Yaitu orang-orang kota menghadang para pedagang yang


datang dari pelosok untuk mengambil (menjualkan) barang dagangan
mereka dikota. Penjual dari pelosok yang datang kekota jika dia tidak
tahu harga, maka dia teranggap tidak tahu terhadap harga-harga yang
semstinya, akibatnya tertipu terhadap harga semestinya nah maka dari
itu penjual dapat melakukan khiyâr ghabn.

b. An Najasy

An Najasy ialah orang yang memeberikan tambahan haraga


terhadap barang dagangan sedangkan dia sendiri tidak berniat untuk
membelinya melainkan hanya sekedar untuk menaikan harga barang
terhadap pembeli.

Termasuk An Najasy : “Aku berikan barang ini kepada orang


lain dengan harga sekian “ atau “aku telah membelinya dengan
harga sekian “ padahal dia dusta.
c.
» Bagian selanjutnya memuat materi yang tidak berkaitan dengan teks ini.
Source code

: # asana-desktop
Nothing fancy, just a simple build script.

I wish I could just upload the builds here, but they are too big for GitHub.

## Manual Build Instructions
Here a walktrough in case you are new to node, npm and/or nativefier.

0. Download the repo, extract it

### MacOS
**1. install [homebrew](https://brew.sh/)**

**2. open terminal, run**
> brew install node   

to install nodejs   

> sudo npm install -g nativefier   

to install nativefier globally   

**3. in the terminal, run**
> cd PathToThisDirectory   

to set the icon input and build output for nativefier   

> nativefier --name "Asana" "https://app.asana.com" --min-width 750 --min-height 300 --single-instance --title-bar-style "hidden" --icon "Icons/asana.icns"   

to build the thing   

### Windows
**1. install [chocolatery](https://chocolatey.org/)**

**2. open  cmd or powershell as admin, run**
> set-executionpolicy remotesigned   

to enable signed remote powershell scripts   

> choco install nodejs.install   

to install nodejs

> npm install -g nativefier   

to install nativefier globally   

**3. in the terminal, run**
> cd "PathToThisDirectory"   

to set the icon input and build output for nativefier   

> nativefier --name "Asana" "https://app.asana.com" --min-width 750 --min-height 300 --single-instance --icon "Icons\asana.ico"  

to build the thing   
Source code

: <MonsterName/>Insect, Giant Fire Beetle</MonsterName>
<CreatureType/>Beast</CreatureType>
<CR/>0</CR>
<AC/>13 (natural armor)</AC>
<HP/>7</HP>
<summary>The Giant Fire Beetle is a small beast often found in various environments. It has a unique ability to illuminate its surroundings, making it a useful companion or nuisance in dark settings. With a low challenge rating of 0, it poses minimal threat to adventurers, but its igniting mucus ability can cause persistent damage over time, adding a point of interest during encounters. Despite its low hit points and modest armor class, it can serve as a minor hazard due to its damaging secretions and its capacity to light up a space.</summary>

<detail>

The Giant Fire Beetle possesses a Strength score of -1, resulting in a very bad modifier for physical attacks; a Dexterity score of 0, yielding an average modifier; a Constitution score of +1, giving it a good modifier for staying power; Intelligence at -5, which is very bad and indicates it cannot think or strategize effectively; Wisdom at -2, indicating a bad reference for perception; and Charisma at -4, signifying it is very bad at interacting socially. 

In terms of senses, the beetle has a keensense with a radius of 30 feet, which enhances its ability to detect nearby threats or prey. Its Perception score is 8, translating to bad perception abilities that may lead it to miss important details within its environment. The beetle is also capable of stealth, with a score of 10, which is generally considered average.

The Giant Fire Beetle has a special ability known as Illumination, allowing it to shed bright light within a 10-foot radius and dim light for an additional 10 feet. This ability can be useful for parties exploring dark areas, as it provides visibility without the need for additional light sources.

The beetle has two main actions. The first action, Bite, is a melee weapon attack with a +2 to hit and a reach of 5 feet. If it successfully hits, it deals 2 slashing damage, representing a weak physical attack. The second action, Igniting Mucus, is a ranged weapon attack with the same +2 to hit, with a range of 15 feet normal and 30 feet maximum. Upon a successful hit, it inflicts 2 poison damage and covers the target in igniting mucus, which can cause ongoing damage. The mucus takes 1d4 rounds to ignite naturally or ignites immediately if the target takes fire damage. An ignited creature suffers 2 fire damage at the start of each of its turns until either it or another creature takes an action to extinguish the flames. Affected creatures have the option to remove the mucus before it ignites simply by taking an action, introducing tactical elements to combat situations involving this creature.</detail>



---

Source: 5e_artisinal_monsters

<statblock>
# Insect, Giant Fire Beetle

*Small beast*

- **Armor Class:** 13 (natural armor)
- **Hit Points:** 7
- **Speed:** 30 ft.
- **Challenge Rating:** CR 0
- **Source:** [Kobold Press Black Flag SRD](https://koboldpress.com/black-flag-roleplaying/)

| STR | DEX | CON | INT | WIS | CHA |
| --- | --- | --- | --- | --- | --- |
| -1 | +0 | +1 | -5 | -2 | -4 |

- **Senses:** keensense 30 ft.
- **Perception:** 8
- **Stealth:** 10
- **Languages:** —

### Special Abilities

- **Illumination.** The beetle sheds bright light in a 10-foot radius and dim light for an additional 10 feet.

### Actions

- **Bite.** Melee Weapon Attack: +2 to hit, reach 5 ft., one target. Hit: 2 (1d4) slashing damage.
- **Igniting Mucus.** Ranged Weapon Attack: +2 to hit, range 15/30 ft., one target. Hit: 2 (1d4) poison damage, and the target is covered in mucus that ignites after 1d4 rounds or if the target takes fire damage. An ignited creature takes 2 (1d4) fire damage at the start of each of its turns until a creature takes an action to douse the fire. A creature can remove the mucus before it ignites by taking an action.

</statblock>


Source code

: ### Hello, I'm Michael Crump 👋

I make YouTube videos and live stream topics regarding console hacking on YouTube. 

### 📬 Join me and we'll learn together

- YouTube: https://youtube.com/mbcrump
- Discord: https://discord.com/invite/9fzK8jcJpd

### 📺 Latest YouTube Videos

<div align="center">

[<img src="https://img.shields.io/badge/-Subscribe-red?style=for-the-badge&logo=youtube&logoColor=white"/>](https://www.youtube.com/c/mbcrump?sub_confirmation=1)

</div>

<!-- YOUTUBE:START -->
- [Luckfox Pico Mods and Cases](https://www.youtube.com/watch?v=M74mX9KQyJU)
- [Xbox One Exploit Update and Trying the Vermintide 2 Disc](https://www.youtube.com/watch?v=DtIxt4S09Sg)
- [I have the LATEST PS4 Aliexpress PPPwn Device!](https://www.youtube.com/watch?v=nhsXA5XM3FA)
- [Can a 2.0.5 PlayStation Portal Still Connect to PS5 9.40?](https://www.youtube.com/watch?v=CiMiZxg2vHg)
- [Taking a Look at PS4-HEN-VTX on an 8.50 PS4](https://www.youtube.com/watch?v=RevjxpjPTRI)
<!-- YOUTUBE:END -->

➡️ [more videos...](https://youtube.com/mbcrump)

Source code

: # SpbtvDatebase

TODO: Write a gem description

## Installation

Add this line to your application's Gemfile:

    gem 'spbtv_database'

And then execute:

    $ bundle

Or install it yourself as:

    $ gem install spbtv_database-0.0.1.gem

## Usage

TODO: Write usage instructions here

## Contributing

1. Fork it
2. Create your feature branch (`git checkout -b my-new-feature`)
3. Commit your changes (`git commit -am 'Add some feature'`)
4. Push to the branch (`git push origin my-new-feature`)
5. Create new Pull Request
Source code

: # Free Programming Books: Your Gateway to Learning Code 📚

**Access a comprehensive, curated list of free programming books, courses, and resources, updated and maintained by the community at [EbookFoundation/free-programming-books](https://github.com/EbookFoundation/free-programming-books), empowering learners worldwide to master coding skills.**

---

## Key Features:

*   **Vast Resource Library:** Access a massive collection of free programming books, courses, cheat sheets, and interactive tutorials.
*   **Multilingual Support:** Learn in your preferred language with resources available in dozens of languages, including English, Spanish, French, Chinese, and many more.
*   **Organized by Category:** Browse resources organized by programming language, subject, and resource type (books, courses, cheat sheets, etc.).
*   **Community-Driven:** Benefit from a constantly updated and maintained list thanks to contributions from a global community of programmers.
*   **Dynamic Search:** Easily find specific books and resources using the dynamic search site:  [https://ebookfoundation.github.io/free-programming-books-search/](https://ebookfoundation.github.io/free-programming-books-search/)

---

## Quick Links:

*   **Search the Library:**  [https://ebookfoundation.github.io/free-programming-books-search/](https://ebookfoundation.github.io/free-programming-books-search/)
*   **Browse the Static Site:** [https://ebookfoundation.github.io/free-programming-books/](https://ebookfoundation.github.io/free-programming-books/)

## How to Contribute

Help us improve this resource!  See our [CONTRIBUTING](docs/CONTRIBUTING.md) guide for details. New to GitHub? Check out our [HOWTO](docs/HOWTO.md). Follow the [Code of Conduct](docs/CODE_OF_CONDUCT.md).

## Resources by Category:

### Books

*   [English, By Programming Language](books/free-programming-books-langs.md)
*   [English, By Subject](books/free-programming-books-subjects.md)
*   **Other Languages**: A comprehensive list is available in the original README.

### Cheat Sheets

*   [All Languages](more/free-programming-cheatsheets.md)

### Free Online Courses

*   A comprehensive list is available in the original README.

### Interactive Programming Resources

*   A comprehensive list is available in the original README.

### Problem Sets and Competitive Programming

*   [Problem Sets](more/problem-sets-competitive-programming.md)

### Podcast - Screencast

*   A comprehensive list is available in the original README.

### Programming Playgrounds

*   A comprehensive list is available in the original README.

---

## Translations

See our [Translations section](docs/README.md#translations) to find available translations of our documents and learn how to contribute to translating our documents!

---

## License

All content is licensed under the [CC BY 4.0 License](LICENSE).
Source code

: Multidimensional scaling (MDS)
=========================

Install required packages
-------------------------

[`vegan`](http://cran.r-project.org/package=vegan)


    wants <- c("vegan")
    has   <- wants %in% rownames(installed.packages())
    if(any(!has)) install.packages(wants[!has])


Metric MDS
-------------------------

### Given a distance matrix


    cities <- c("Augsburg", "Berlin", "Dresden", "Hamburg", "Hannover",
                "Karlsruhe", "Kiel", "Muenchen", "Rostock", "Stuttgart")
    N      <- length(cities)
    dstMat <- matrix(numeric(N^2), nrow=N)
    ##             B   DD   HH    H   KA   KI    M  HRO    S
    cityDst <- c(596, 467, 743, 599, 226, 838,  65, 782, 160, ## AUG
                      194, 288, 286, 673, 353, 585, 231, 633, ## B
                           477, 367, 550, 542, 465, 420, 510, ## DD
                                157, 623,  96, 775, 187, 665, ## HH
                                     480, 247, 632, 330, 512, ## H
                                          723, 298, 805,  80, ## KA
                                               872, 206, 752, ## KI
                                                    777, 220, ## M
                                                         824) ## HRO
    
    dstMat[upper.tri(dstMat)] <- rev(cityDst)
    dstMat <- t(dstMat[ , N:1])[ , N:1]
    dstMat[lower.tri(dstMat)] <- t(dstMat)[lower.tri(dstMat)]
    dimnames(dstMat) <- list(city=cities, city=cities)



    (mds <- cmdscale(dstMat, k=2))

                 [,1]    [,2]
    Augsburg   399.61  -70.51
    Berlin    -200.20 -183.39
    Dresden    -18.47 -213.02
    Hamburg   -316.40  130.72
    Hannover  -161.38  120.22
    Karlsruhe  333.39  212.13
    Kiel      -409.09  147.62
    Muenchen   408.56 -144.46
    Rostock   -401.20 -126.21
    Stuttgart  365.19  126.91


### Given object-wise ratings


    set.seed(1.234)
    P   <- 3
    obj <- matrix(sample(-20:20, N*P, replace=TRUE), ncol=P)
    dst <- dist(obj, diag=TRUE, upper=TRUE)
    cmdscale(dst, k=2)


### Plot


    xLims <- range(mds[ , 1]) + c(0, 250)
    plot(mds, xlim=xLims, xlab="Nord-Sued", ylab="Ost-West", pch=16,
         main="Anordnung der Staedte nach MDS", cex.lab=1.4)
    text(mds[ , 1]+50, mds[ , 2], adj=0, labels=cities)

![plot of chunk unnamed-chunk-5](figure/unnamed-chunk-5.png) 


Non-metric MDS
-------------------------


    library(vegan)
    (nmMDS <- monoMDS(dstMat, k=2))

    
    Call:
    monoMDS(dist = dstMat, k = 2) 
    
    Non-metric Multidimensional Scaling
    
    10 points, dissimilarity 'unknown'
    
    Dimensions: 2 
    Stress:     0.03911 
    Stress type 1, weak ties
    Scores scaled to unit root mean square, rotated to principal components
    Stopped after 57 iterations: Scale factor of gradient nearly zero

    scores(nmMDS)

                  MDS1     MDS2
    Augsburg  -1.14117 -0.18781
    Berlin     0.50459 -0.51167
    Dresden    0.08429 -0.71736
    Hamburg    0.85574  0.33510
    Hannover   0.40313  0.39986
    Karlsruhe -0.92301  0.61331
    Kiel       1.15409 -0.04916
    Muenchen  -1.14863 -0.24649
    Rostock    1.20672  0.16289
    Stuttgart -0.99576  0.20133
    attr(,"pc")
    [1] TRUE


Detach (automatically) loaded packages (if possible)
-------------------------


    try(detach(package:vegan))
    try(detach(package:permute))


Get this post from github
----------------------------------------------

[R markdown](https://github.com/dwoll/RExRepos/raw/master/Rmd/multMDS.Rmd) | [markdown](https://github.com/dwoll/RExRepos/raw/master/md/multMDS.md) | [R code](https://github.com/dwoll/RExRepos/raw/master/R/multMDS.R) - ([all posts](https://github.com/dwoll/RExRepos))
Khiyâr Ghabn Mustarsil

Mustarsil adalah orang yang tidak tahu harga dan tidak bisa
menawar bahkan dia percaya sepenuhnya kepada penjual, jika ternyata
dia di tipu dengan penipuan yang besar maka dia punya hak untuk
khiyâr.

Yang sering terjadi di pasar-pasar kaum muslimin sebagian


orang ketika membawa barang dagangan ke pasar. Orang-orang di
pasar sepakat untuk tidak menawar barang (dengan harga tinggi) dan
mereka dengan sengaja menyuruh seseorang untuk menawar harga itu
dari penjualnya. Apabia tidak ada pembeli yang bersedia menambah
harga pembelian , maka akhirnya penjual itu terpaksa menjualnya
dengan harga murah.

6. Khiyâr Tadlis (penyamaran)

Yaitu penjual menampakkan (memeperlihatkan, memajang) suatu komoditi


dengan penampilan yang akan membuat pembeli senag untuk membelinya,
padahal enambialn tersebut hanyalah penyamaran (dusta) belaka, padahal ia
kosong. Seperti mengikat laban (susu ) pada kambing, sapi, unta, atau hewan
lainnya saat menjual supaya pembeli mengira banyak susunya dan tertarik
untuk membelinya, padahal hewan ternak tersebut kenyataannya tidak
seperti itu. Perbuatan ini hukumnya haram.